No Description Available

Tag No.: C0301

Based on review of the CAH's (Critical Access Hospital's) policies and procedures, review of Medical Staff Rules and Regulations, review of medical records, and staff interview the facility failed to ensure that records of discharged patients are completed promptly.

Findings include:

Review of the CAH's Medical Staff Rules and Regulations revealed the requirement that a medical record be completed within 15 days of discharge.


On December 13, 2011, at 2:30 p.m., a count of incomplete medical records in the practitioners' incomplete files revealed 38 medical records that were incomplete over 15 days. Some of these medical records dated back to May, 2010. Observation revealed medical records stacked on the desk of the Director of the Medical Record Department that had been pulled for review for CORE measures. Many of these records still had flags on them for signatures, and the deficiency slip as to what the record needed for completion. An interview with the Director of the Department at that time revealed that some of the records had been worked on, but had not been checked to see if they were complete. There were over 20 records stacked on the desk. Some of these records dated back a year.


17 discharged medical records were selected at random from a list of discharges from August 1, 2011, through November 30, 2011, and reviewed. 11 of the 17 medical records were incomplete.

No Description Available

Tag No.: C0305

Based on review of the CAH's (Critical Access Hospital's) policies and procedures, review of Medical Staff Rules and Regulations, and review of medical records, the facility failed to ensure that a history and physical examination is performed within 24 hours of admission and prior to a patient having outpatient surgery, and that the physician signs all history and physical exams performed by a nurse practitioner.

Findings include:

17 discharged medical records were selected at random from a list of discharges from August 1, 2011, through November 30, 2011, and reviewed along with two (2) inpatient medical records and the last five (5) patients discharged from the hospital on 12/12/11, for a total of 24 medical records.
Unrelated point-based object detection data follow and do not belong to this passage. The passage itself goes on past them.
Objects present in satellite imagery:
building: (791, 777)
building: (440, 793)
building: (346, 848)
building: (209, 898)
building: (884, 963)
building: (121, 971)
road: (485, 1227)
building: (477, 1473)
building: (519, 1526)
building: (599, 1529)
Also reviewed were nine (9) recent outpatient surgery records.
Review of these charts revealed:

1. One (1) of seven (7) current medical records reviewed had no documented evidence of the history and physical (H&P) examination.
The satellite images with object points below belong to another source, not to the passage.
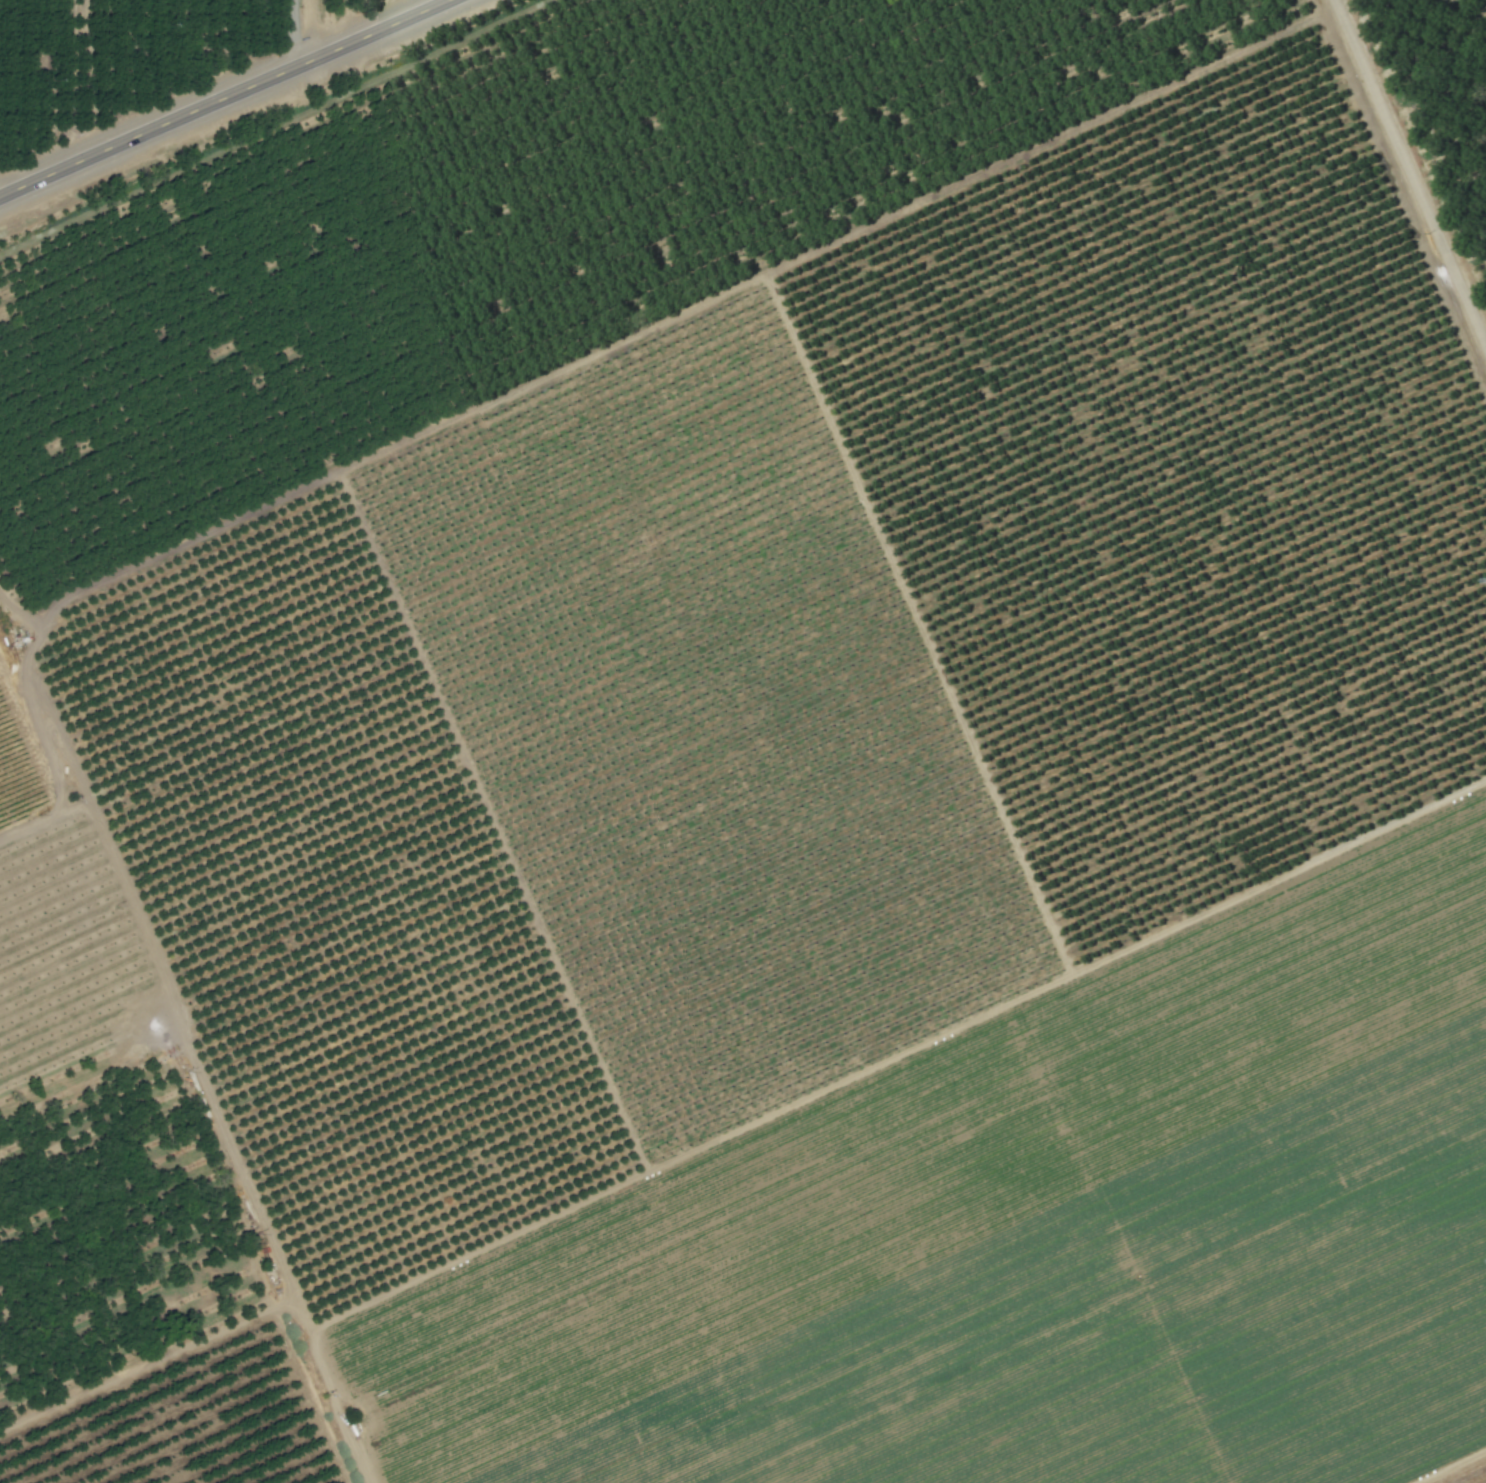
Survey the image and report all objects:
road: (295, 33)
road: (222, 98)
road: (1409, 175)
road: (595, 354)
road: (75, 793)
road: (208, 1106)
road: (1450, 1466)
2. Five (5) of nine (9) recent outpatient surgery records reviewed revealed that a history and physical examination had not been documented in the medical record prior to surgery.


3. Eight (8) of 17 discharged medical records reviewed revealed that the history and physical exam performed by the nurse practitioner had not been signed by the physician

No Description Available

Tag No.: C0307

Based on review of CAH's (Critical Access Hospital's) policies and procedures, review of Medical Staff Rules and Regulations, and review of medical records, the facility failed to ensure that all entries in the medical record were timed and were signed by the person making the entry.

Findings include:

17 discharged medical records were selected at random from a list of discharges from August 1, 2011, through November 30, 2011, and reviewed along with two (2) inpatient medical records and the last five (5) patients discharged from the hospital on 12/12/11, for a total of 24 medical records.

18 of 24 medical records reviewed revealed that all physician orders had not been timed when entered into the medical record. This included those orders written by the physician, nurse practitioner and physical therapist as well as those telephone orders taken by a nurse.


20 of 24 medical records reviewed revealed that all progress notes had not been timed when entered into the medical record.


Six (6) of 17 discharged medical records reviewed revealed that the history and physical (H&P) exam had not been signed by the nurse practitioner performing the H & P.


Nine (9) of nine (9) outpatient surgery records reviewed revealed that the pre-anesthesia evaluation had not been timed by the Certified Registered Nurse Anesthetist (CRNA) performing the evaluation.


Four (4) of 17 discharged medical records reviewed revealed that verbal orders had not been signed by the person responsible for the order within 24 hours.